Repeat the lines of the listing below word for word, beginning at the line that contains "The WA SOC has" and continuing through the end of the listing.

[Data records — start]

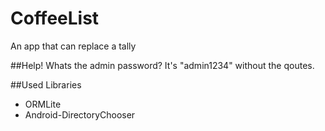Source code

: # CoffeeList
An app that can replace a tally

##Help! Whats the admin password?
It's "admin1234" without the qoutes.

##Used Libraries
* ORMLite
* Android-DirectoryChooser
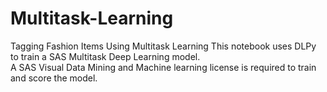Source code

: # Multitask-Learning
Tagging Fashion Items Using Multitask Learning
This notebook uses DLPy to train a SAS Multitask Deep Learning model.   
A SAS Visual Data Mining and Machine learning license is required to train and score the model.
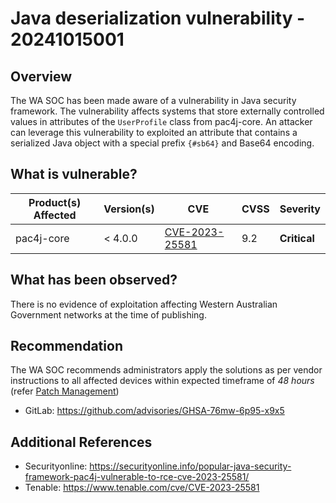 # Java deserialization vulnerability - 20241015001

## Overview

The WA SOC has been made aware of a vulnerability in Java security framework. The vulnerability affects systems that store externally controlled values in attributes of the `UserProfile` class from pac4j-core. An attacker can leverage this vulnerability to exploited an attribute that contains a serialized Java object with a special prefix `{#sb64}` and Base64 encoding.

## What is vulnerable?

| Product(s) Affected            | Version(s)                                             | CVE                                                             | CVSS | Severity     |
| ------------------------------ | ------------------------------------------------------ | --------------------------------------------------------------- | ---- | ------------ |
|pac4j-core | \< 4.0.0 | [CVE-2023-25581](https://nvd.nist.gov/vuln/detail/CVE-2023-25581) | 9.2  | **Critical** |


## What has been observed?

There is no evidence of exploitation affecting Western Australian Government networks at the time of publishing.

## Recommendation

The WA SOC recommends administrators apply the solutions as per vendor instructions to all affected devices within expected timeframe of *48 hours* (refer [Patch Management](../guidelines/patch-management.md))

- GitLab: <https://github.com/advisories/GHSA-76mw-6p95-x9x5>

## Additional References

- Securityonline: <https://securityonline.info/popular-java-security-framework-pac4j-vulnerable-to-rce-cve-2023-25581/>
- Tenable: <https://www.tenable.com/cve/CVE-2023-25581>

[Data records — finish]

- **Response**:
The WA SOC has been made aware of a vulnerability in Java security framework. The vulnerability affects systems that store externally controlled values in attributes of the `UserProfile` class from pac4j-core. An attacker can leverage this vulnerability to exploited an attribute that contains a serialized Java object with a special prefix `{#sb64}` and Base64 encoding.

## What is vulnerable?

| Product(s) Affected            | Version(s)                                             | CVE                                                             | CVSS | Severity     |
| ------------------------------ | ------------------------------------------------------ | --------------------------------------------------------------- | ---- | ------------ |
|pac4j-core | \< 4.0.0 | [CVE-2023-25581](https://nvd.nist.gov/vuln/detail/CVE-2023-25581) | 9.2  | **Critical** |


## What has been observed?

There is no evidence of exploitation affecting Western Australian Government networks at the time of publishing.

## Recommendation

The WA SOC recommends administrators apply the solutions as per vendor instructions to all affected devices within expected timeframe of *48 hours* (refer [Patch Management](../guidelines/patch-management.md))

- GitLab: <https://github.com/advisories/GHSA-76mw-6p95-x9x5>

## Additional References

- Securityonline: <https://securityonline.info/popular-java-security-framework-pac4j-vulnerable-to-rce-cve-2023-25581/>
- Tenable: <https://www.tenable.com/cve/CVE-2023-25581>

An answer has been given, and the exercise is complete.